John Collis Snaith (1876-1936) was born in West Bridgford, where he grew up, and educated at High Pavement and University College. As a writer, he was unique, a jack of all genres. His forty plus books include works of historical romance, fantasy, sci-fi, whimsical comedy, crime thrillers, poignant satire, psychological and visionary works; often holding eccentric ideas that made him too original, his output too varied, for either his readers or his critics to pin him down.

Snaith was known in Nottingham for his cricket. He went from playing on the Forest to walking out at Trent Bridge, playing first-class for Nottinghamshire in 1900. A year earlier, Snaith wrote ‘Willow the King: The Story of a Cricket Match’, described as “the best cricket story ever written”. This humorous novel, with a romance at its heart, is about the annual two-day cricket match between Little Clumpton and Hickory. Snaith dedicated the book to his colleagues back at the Nottingham Forest Cricket Club.

Another team he played for was the Allahakbarries, a team for authors set up by J. M Barrie. Between 1890 and 1913 the side saw a number of famous writers turn out for them, including Arthur Conan Doyle, P. G. Wodehouse, Jerome K. Jerome and A. A. Milne. During one of their ‘friendly’ matches, Barrie’s wife took the crease and was promptly struck on the ankle by a yorker from our left-hander J. C. Snaith. He didn’t know whether to appeal for forgiveness or lbw.

The Oxford dictionary credits Snaith with the earliest use of the expression ‘street person’. Snaith’s everyday ‘street people’ encounter an unusual father and son in his novel ‘William Jordan Junior’ (1907). The peculiar story follows the father, a scholar and bookseller, and son, a highly-strung poet and dreamer, as they struggle to negotiate contemporary life. Both characters are visionaries and neither is equipped for the real world. A. E. Russell was “moved” by the novel, and ‘The New York Times Review’ quoted its “peculiar charm and rare quality” and “psychological loveliness, half mystic, half human.”

This humourous and poignant novel may also be the one that James Elroy Flecker described as a masterpiece. It was in ‘The English Review’ that Flecker wrote of Snaith: “Three of his books are near literature and one is unique, a masterpiece, and it is all but unknown.”

In 1912 Flecker declined a lectureship at Nottingham University College, writing “Nottingham is a deadly prospect.” Had he come here he would have been an assistant to Professor Ernest Weekly in the same year his wife left him for D. H. Lawrence.

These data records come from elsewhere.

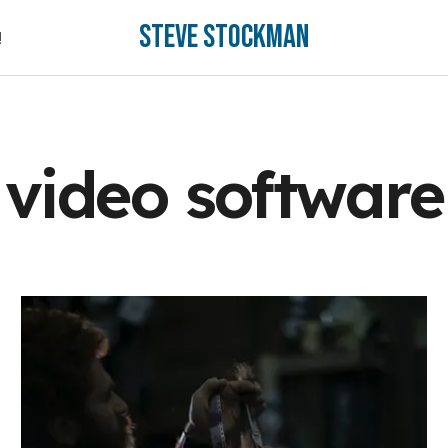
Steve Stockman
!
!
video software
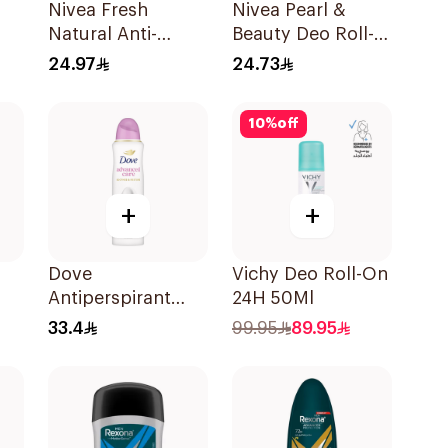
Nivea Fresh
Nivea Pearl &
Natural Anti-
Beauty Deo Roll-
Perspirant Roll-On
On 50Ml
24.97
24.73
50Ml
10
%
off
+
+
Dove
Vichy Deo Roll-On
Antiperspirant
24H 50Ml
k
Spray Powder
33.4
99.95
89.95
Soft 150Ml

Snaith’s first sci-fi novel, ‘An Affair of State’, appeared in 1913. It was set in a near-future England under a cloud of social unrest.

There’s local interest in his acclaimed 1916 novel ‘The Sailor’, illustrated by W. A. Hottinger. The story opens in a rough part of town where Henry, a small boy, is crouched in desperate terror against the wall of a blind alley, while his drunken and terrible old aunt stands over him, heavy lash in hand, taunting the child before striking him. After escaping, Henry experiences an extraordinary life, becoming a mariner.

‘A large woman in a torn dress stood at the gate of a rag and bone dealer’s yard. The season was November, the hour midnight, the place a slum in a Midland textile town.’

(from The Sailor)

Snaith turned to fantasy in 1917, writing ‘The Coming’, about the Second Coming of Christ. In 1921 came his dystopian ‘The Council of Seven’, a novel about a totalitarian system of government that imposes their strict regime on anyone who challenges their vision for world peace.

In ‘Thus Far’ (1925), Snaith questions whether science has gone too far. The story features a powerful, amoral, telepathic superman, created with rays, chemicals and elements from the ‘missing link’ in our evolution.

From sentimental romance to satire and works of great imagination, Snaith was a talented all-rounder, and not just on the cricket field.